Having decided how to extract people from the hospital, we had the issue that Capitaine Durand was not in the same dropship as Frey and Grudzien, nor was Durand’s dropship equipped with parachute gear. The two Dragons had to maneuver close enough for Durant to transfer from one to the other, pulling herself hand over hand along a thin line because we hadn’t brought any jetpacks with us. With that anxiety-inducing complication out of the way, all the pieces were on the chess board. Now all we had to do was execute a flawless operation, and hope the Thuranin didn’t arrive early to spoil the party. Easy.
>
Frey and Grudzien helped Durand get her parachute gear attached in the rear cabin of the Dragon. “This Kristang gear works pretty similarly to the hamster parachutes you have trained with,” Frey assured the other woman.
“You have done a HALO jump with Ruhar gear?” Durand asked, checking the latches on the front of her mech suit. She had briefly worn Kristang powered armor during Legion training, to get her familiar with the capabilities of enemy equipment and their strengths and weaknesses. The hardshell armor was stiff and uncomfortable and heavier than the flexible Ruhar skinsuit she was used to, but the suit assigned to her had advanced capabilities provided by the alien AI. She could not believe that the team were trusting their lives to a beer-can-shaped ancient intelligence named ‘Skippy’, but the STAR team trusted the prickly alien, and she really didn’t have any choice in the matter.
“No,” Frey admitted. “That’s Skippy’s analysis.”
Durand looked the team leader in the eyes. “Has Skippy jumped with either set of gear?”
“You know the answer to that,” Frey flashed a smile, and tugged Durand’s parachute straps tighter, without any need to. The straps adjusted themselves. “Trust your equipment, it will set you down safely. Follow my lead if you get into trouble.”

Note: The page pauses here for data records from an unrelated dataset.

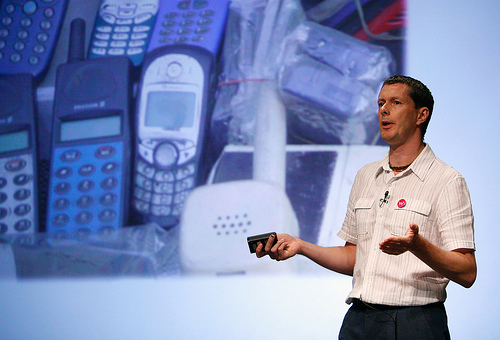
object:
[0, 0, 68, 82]
cellphones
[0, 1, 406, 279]
picture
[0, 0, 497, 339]
wall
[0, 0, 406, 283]
slide show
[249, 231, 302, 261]
hand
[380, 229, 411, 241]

Durand wriggled her shoulders to get comfortable in the suit, and checked Frey’s parachute pack when the Canadian woman turned her back. “Looks good. The equipment I trust. Kristang gear is rugged and simple, it works fine if it’s properly maintained.”
“See? Nothing to worry about.” Frey gestured for Grudzien to have his pack checked.
“Do you,” Durand lowered her voice to a conspiratorial whisper. “Trust the AI?”
“Hey!” Skippy’s voice echoed in the Dragon’s rear compartment. “I can hear you. Of course Captain Frey trusts me, for I am the very model of trustworthiness.”
Grudzien couldn’t miss the opportunity to set the record straight. “Except when you forget something.”